Mechanical Performance of Circumferential Yielding Components and Their Adaptability in Steeply Inclined Rock Tunnelling

To address the frequent failure of initial support structures in steeply inclined rock strata, unconfined compression tests were conducted on steel tube components, vertical SRLD elements, and V-SRLD elements. Based on the test results, numerical simulation methods for steel tube components and vertical SRLD elements were established using a tri-linear elastic constitutive model combined with Euler′s buckling formula for compression members. Numerical simulations of a steeply inclined phyllite Tunnelling were then performed to evaluate the applicability of circumferential yielding support.
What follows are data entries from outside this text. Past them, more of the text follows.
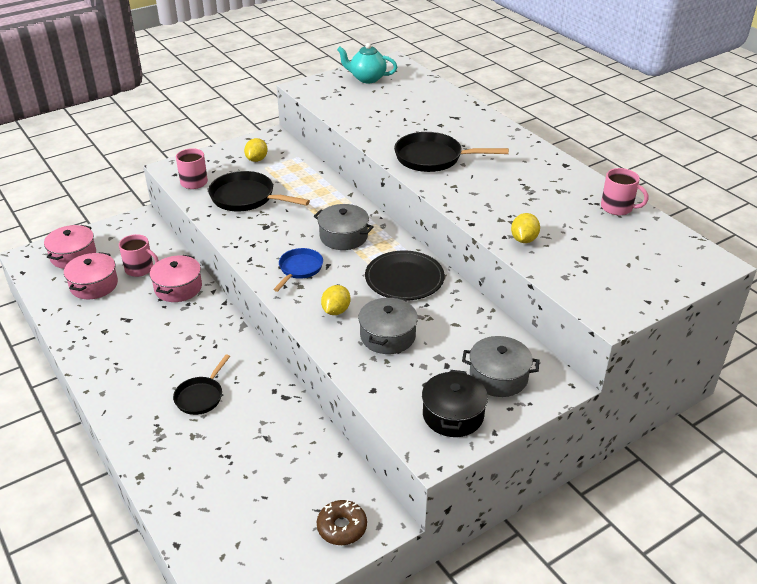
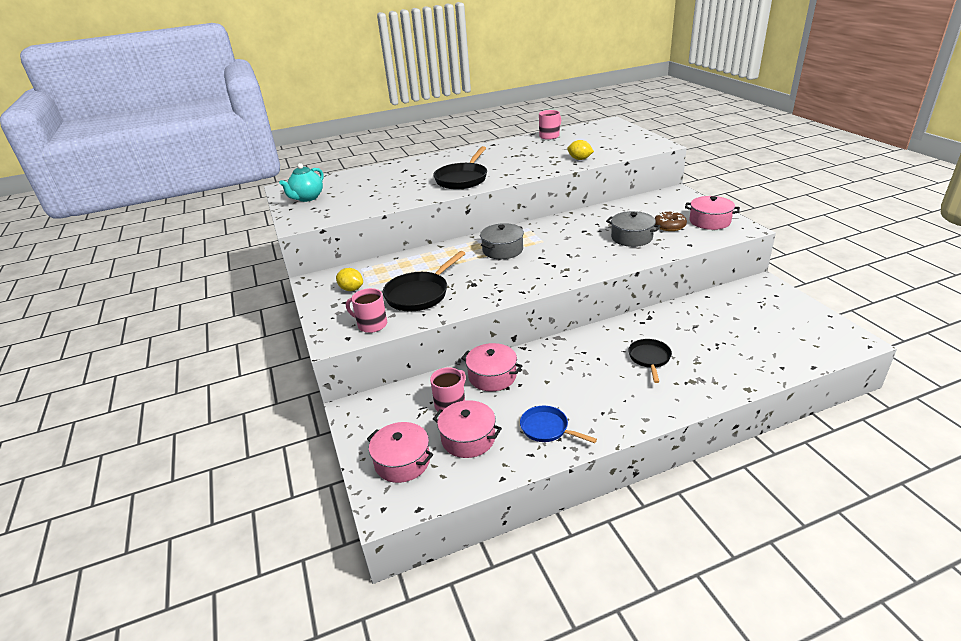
camera: 75 degrees left, 5 degrees down
(201, 396) = (649, 359): black pan -> black pan turned 120 degrees counterclockwise
(299, 269) = (543, 269): blue pan -> blue pan (547, 429)
(336, 311) = (600, 255): yellow lemon -> none
(342, 527) = (773, 297): brown donut -> brown donut (669, 226)
(404, 278) = (565, 229): black plate -> none
(453, 415) = (709, 221): black pot -> pink pot
(498, 377) = (672, 207): grey pot -> none

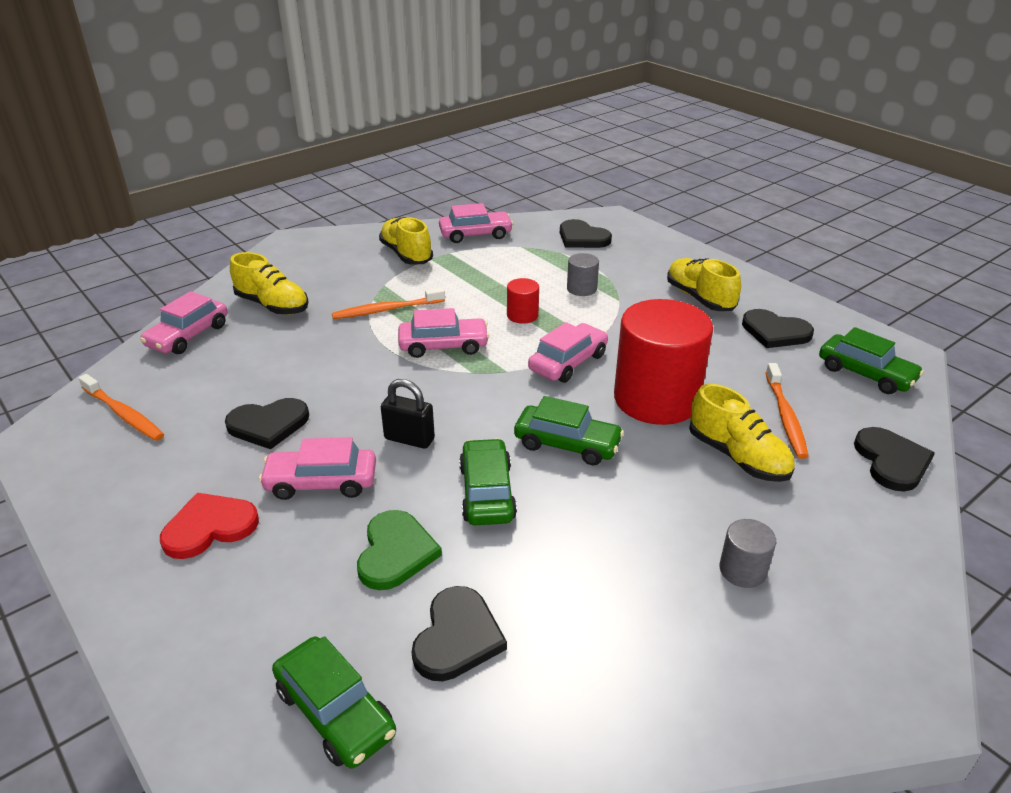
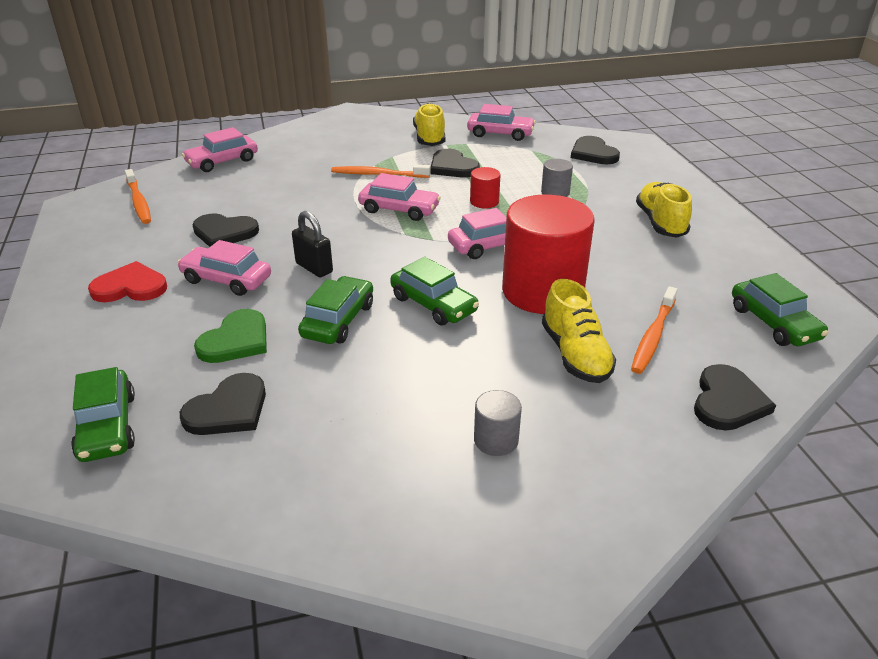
camera: 25 degrees right, 0 degrees up
(272, 305) = (297, 154): yellow shoe -> none
(775, 332) = (710, 266): black heart -> black heart (452, 167)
The results show that: (1) circumferential yielding support promotes stress relief and energy release of the surrounding rock, thereby reducing damage to the shotcrete layer; (2) under the bench excavation method, shotcrete damage at sidewalls caused by bending is difficult to prevent using yielding support, whereas under full-face excavation, shotcrete damage is effectively controlled when combined with circumferential yielding support; (3) when installed at the vault, vertical SRLD elements, owing to their higher initial stiffness, are more effective in resisting interlayer slip of steeply inclined phyllite; and (4) under circumferential yielding support, slip between the shotcrete layer and surrounding rock readily induces tensile yielding of rock bolts.